__POSTAWIONE ZADANIE 1__.
Kto według artykułu o wizji państwa Kaczyńskich wystąpi w debacie jako następny?

__FRAGMENT TEKSTU__.
==*==
Wizja państwa według Kaczyńskich

Negacja III RP: oczyścić, utwardzić, zreorganizować. Bez zmiany konstytucji nie ma mowy o nowej rewolucji

O "naprawie Rzeczypospolitej" mówił wczoraj w Fundacji Batorego prezes PiS Jarosław Kaczyński. Była to kolejna odsłona debaty, w której biorą udział liderzy sceny politycznej. Przed Kaczyńskim własną wizję państwa przedstawiali już Aleksander Kwaśniewski, Jan Rokita i Marek Borowski. Następny będzie Marek Belka.

Zmienić konstytucję

Wizja Kaczyńskiego opiera się na niemal całkowitej negacji III RP. Wydarzenia 1989 r. szef PiS określił mianem "dziwnej rewolucji". - Była rewolucja, ale nie było rewolucyjnych działań. Odrzucono wartości moralne z lat 1980-81, kontynuowano za to socjotechnikę ze stanu wojennego - stwierdził Kaczyński. Efekty? - Potężna dawka ideologii antywspólnotowej, wpływy PRL-owskiego aparatu, przeniesienie w nowe warunki starej hierarchii społecznej. Ludzie silni w PRL nadal zajmują uprzywilejowaną pozycję.

PiS chce pogrzebać wszystko to, co zdaniem tej partii składa się na "postkomunizm". Jak to zrobić? - Nie wystarczy wygrać wyborów parlamentarnych. Przyszły ośrodek dyspozycji politycznej obejmować musi rząd i prezydenta - zastrzegł. PiS szykuje dwa warianty: pełny, oparty na zmianie konstytucji, oraz połowiczny, gdyby nie powstała większość zdolna do jej zmiany. Kaczyński liczy na to, że taka większość będzie. Zapewnił, że partia przedstawi projekt nowej konstytucji.

Jaka ma być? Musi opierać się na wartościach chrześcijańskich i tradycji narodowej oraz "określać tożsamość historyczną". - Czyli odwoływać się do tradycji niepodległościowej, wyraźnie antykomunistycznej - stwierdził lider PiS.

System ćwierćprezydencki

Nowa konstytucja ma państwo "oczyścić, utwardzić i zreorganizować".
==*==
__DOSTARCZONY MATERIAŁ__.
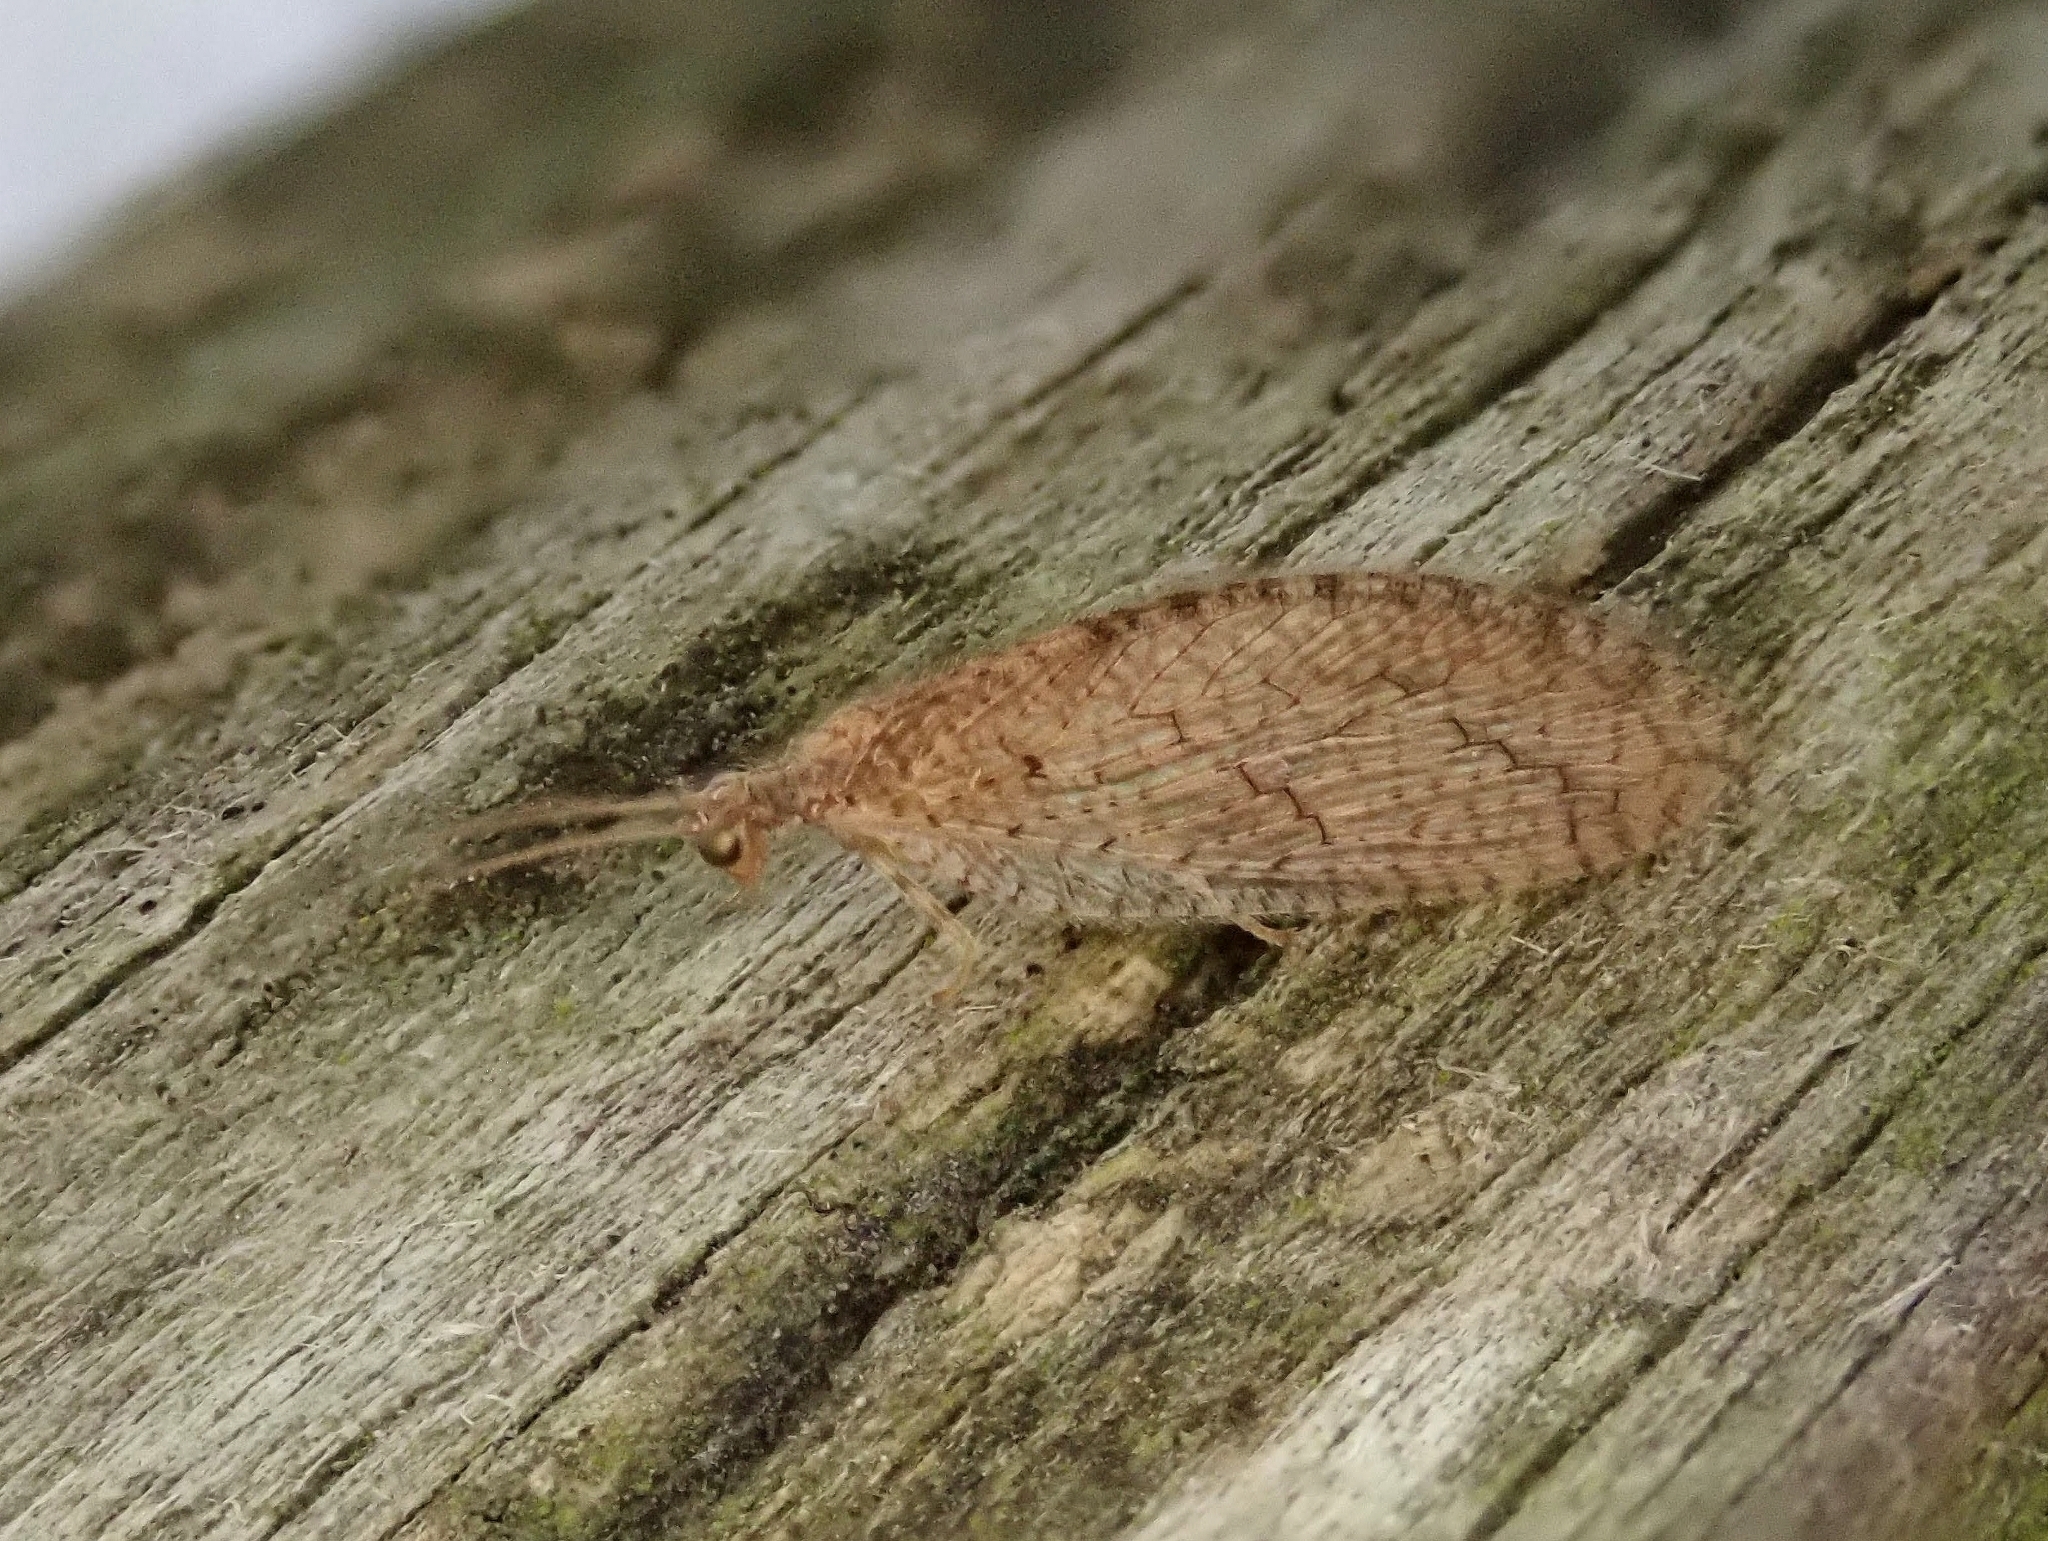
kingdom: Animalia
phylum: Arthropoda
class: Insecta
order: Neuroptera
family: Hemerobiidae
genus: Micromus
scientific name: Micromus posticus
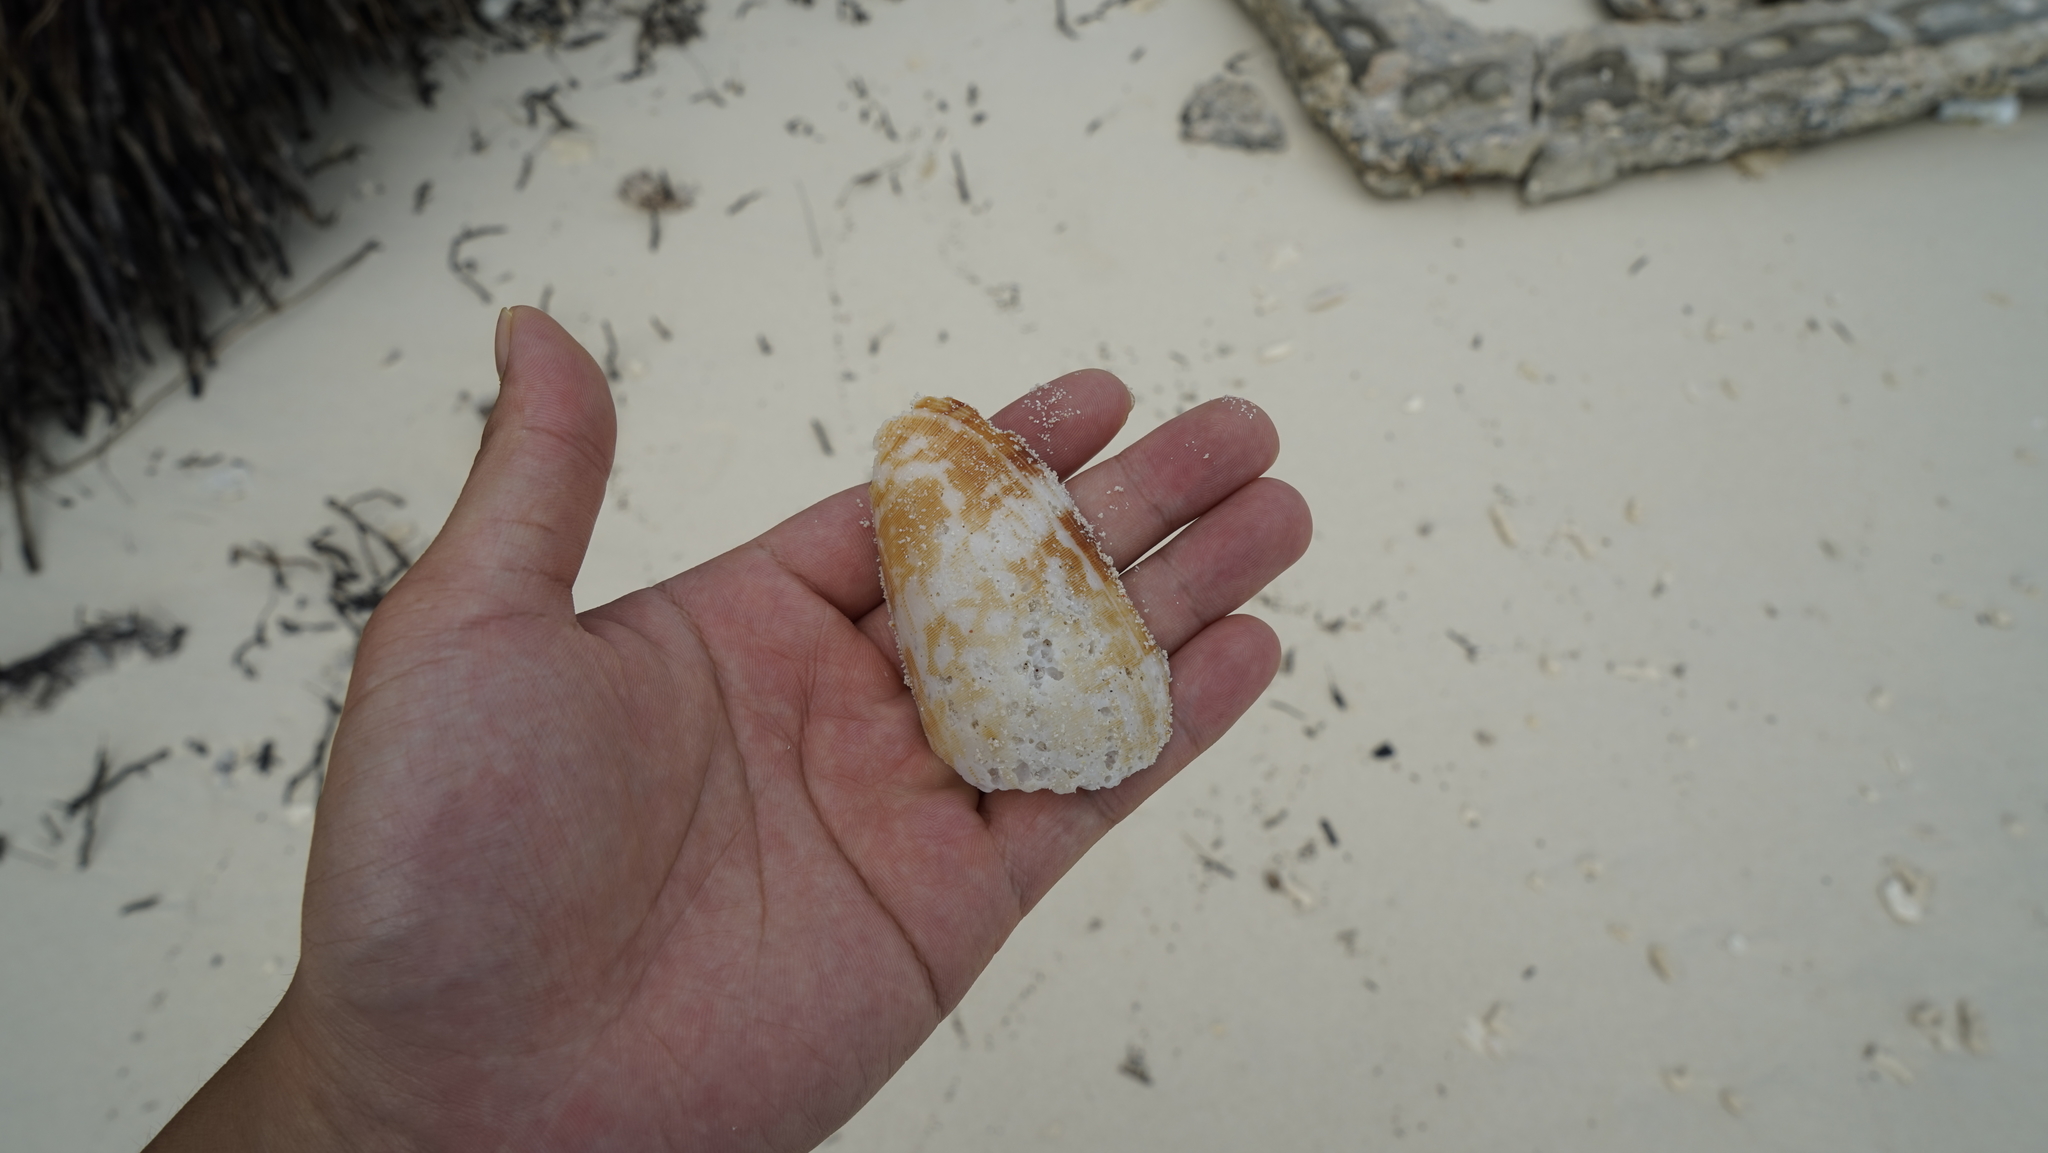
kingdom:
==*==
__POSTAWIONE ZADANIE 2__.
Proszę zredagować wiersze zamieszczone po artykule, od wiersza z „phylum: Arthropoda” aż do końca tych wierszy, zamieniając „scientific name” na „Latin name” i nie zmieniając niczego więcej. Podaj wyłącznie te wiersze, pomijając obrazki.

__PEŁNA ODPOWIEDŹ 1__.
Marek Belka.

__PEŁNA ODPOWIEDŹ 2__.
phylum: Arthropoda
class: Insecta
order: Neuroptera
family: Hemerobiidae
genus: Micromus
Latin name: Micromus posticus
kingdom:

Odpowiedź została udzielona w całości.